Something to keep in mind is that these support agents do not work for Microsoft. They're all outsourced. I've had Azure Pro support experiences where the "engineer" suggested to do something that was simply not possible within the Azure service I was using.
Jump over to enterprise support and there's a good chance you'll get an FTE (or an FTE after demanding an escalation).
Ouch. I'd rather pay the far, far lower price that major PC builders pay.
> The Microsoft support engineer in this case, ran the following PowerShell command on the customer's Windows PC [the Massgrave activate 1liner on Github]
It works as advertised btw.
Just having one thing on the internet be not-hostile or having something Microsoftish that isn't gaslighting me while being malicious and exploitive - that in itself is nearly a joy.
Source please?
I only found some Oracle court case from 2012 (https://www.pcworld.com/article/465777/eu_court_rules_resale...)
AFAIK this case is about reselling with the same license, but reselling bulk licenses to end users seems to be something different. Hoping I am wrong.
Yes, that’s the press release for the judgment I linked. The press release doesn’t address the volume licensing question, which the judgment itself however makes clear in the paragraphs I referenced.
The Deloitte slides agree: “Licenses that were originally sold in a bundle cannot be sold separately.”
I wonder how this would work relative to Microsoft's 'genuine' services. I remember having a whale of a time on XP. Our officially purchased Japanese CD of WindowsXP got "caught" as a non-genuine product by Microsoft.
I assume the same/similar risk exists here for this user.
If you purchased the legal copy, and it doesn't work. Then a official agent uses a illegal copy and activates your account.
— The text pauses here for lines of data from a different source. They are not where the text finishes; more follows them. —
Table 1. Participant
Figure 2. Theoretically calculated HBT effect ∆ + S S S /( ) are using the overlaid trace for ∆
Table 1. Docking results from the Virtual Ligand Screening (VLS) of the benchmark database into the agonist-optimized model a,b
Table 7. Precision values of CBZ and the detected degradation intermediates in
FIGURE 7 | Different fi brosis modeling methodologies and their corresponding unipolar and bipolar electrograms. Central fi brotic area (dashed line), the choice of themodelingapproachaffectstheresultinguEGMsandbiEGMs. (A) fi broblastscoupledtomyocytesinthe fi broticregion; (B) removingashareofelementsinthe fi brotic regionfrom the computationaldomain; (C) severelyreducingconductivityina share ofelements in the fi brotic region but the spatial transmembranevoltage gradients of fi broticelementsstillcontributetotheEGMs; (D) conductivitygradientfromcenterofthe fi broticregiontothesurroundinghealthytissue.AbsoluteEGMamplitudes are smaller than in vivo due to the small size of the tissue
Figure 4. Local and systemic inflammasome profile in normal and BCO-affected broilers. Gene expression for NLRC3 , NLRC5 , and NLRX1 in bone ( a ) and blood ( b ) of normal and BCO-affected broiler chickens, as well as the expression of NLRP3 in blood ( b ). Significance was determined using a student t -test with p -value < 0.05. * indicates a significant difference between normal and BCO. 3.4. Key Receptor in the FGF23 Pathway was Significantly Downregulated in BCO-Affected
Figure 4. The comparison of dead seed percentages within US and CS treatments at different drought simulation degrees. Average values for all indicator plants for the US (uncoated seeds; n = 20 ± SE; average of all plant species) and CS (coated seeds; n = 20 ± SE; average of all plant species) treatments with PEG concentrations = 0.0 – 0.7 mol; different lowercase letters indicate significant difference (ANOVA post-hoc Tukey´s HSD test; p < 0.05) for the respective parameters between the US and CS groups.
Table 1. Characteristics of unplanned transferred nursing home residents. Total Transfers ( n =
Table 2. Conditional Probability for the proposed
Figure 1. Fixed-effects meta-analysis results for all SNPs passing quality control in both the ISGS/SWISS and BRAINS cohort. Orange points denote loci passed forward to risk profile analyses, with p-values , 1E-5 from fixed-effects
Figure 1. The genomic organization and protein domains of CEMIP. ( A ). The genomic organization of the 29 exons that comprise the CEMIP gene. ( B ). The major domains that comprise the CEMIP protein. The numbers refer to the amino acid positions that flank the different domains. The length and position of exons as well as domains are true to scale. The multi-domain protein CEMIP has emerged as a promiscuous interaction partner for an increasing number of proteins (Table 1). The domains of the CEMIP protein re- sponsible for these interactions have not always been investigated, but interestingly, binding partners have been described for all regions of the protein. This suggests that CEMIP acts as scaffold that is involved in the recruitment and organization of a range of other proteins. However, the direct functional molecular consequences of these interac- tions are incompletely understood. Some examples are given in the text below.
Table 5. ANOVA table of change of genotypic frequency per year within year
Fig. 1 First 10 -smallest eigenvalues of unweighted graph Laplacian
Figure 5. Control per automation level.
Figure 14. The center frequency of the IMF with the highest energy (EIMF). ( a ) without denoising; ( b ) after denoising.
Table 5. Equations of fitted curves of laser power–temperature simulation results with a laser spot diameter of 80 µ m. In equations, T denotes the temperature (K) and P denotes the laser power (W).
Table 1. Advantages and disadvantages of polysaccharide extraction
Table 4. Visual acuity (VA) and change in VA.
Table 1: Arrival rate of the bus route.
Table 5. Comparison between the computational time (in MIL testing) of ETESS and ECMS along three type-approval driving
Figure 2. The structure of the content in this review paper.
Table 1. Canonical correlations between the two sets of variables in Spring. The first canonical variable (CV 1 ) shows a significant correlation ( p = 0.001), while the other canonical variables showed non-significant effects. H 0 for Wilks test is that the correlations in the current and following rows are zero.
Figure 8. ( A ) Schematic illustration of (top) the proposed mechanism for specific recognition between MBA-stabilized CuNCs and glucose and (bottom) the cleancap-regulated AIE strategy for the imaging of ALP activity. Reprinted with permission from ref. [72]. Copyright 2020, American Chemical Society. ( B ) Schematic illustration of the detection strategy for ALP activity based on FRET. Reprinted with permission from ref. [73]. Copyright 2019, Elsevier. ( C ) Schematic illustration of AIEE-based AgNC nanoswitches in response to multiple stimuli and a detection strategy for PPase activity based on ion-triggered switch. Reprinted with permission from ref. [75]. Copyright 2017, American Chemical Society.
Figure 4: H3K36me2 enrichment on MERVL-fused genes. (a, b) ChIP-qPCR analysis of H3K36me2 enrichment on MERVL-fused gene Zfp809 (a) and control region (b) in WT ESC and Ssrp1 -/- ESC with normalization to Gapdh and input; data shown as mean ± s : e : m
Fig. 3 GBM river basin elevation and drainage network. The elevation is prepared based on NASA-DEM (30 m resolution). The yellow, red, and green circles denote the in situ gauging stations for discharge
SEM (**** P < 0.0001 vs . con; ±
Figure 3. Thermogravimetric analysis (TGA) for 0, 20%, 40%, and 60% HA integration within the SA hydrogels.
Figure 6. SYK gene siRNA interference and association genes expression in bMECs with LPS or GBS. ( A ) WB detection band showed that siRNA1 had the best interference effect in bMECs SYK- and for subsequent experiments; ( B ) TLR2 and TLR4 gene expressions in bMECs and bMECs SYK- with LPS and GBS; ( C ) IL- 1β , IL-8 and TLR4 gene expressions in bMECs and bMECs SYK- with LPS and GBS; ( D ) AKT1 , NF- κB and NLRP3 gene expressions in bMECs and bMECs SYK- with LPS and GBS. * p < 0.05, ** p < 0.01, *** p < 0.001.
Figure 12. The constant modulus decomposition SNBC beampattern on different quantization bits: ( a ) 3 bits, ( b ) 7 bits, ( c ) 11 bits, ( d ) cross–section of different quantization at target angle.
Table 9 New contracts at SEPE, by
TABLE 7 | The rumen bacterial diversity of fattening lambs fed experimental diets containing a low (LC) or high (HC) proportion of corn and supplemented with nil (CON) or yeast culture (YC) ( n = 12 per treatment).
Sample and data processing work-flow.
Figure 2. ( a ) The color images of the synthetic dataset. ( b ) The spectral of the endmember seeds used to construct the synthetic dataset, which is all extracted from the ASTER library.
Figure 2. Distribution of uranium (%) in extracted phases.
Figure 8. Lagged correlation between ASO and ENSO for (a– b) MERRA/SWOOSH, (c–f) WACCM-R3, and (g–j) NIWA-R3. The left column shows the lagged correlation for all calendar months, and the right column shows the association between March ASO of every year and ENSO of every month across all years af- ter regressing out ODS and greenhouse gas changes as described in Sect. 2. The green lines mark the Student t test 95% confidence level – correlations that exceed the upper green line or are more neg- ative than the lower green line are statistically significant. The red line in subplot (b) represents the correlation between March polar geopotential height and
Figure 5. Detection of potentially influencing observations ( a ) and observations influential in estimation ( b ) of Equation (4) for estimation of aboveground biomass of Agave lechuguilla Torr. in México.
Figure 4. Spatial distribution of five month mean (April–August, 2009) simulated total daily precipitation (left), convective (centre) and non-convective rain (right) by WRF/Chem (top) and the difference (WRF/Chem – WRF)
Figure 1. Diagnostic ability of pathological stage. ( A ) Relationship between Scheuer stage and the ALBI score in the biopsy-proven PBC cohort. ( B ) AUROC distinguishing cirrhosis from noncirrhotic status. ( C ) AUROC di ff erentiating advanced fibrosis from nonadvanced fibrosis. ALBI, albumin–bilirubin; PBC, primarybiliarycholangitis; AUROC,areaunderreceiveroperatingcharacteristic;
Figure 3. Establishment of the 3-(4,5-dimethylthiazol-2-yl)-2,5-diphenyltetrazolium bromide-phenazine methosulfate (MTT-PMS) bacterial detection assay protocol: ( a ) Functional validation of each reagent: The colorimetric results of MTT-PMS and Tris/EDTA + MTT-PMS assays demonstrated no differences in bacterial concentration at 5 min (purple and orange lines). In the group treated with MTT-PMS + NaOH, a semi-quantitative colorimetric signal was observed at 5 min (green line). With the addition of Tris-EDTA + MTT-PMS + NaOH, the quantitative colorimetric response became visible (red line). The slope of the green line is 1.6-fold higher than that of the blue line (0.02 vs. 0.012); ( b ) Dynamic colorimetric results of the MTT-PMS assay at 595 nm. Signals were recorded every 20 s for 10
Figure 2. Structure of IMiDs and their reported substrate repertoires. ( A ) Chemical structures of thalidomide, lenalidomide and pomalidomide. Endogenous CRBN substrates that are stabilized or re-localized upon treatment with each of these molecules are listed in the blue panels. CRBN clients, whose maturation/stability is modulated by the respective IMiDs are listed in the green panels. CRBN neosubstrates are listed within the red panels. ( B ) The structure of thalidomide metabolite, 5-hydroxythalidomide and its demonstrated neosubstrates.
Then you login to a microsoft account. Do you risk losing your entire account due to a TOS violation?
That is why you try not to bind any important accounts to anything remotely fishy. Goes for Google, goes for MS, goes for everything. If you have an important account hard-linked to something very important you are sitting on a ticking bomb.
EDIT: Whenever you see "Login with Facebook, Google, Github, .... or email [hidden away in smaller font]", always choose email.
Probably and this is why I wish after a certain amount of time Microsoft would just release a DRM free release for VMs and people who want to use it on period correct hardware.
I'm still rocking a serial I used back in 2003 for an older machine I use for games and nostalgia.
Forget the VMs. You can use UMSKT (https://github.com/umskt/umskt) to generate valid keys and phone activation confirmation IDs for any pre-Vista MS product.
My computer which has had a legitimately bought Windows 10 license and upgraded to Windows 11, started complaining about being deactivated after I swapped to a dedicated TPM due to freezes caused by the integrated AMD one.
Attempting to re-activate just gave me some weird technical error that Google, no shock, produced no useful results for after hours of searching, so I just used a crack and was fixed within minutes.
Oh man. I bought a win 10 retail box and the key is valid, yet activation just keeps failing. I have been putting off calling support because this is for my gaming only PC. Maybe I shouldn’t bother calling whatever Indian body shop that MS uses for this and I should just crack it myself? Seems safer? Is it? Can anyone point me to a trustworthy crack and place to get it?
I hate this company and I am kicking past me who spent much of my early career gleefully switching hundreds of firms over to windows from Novell.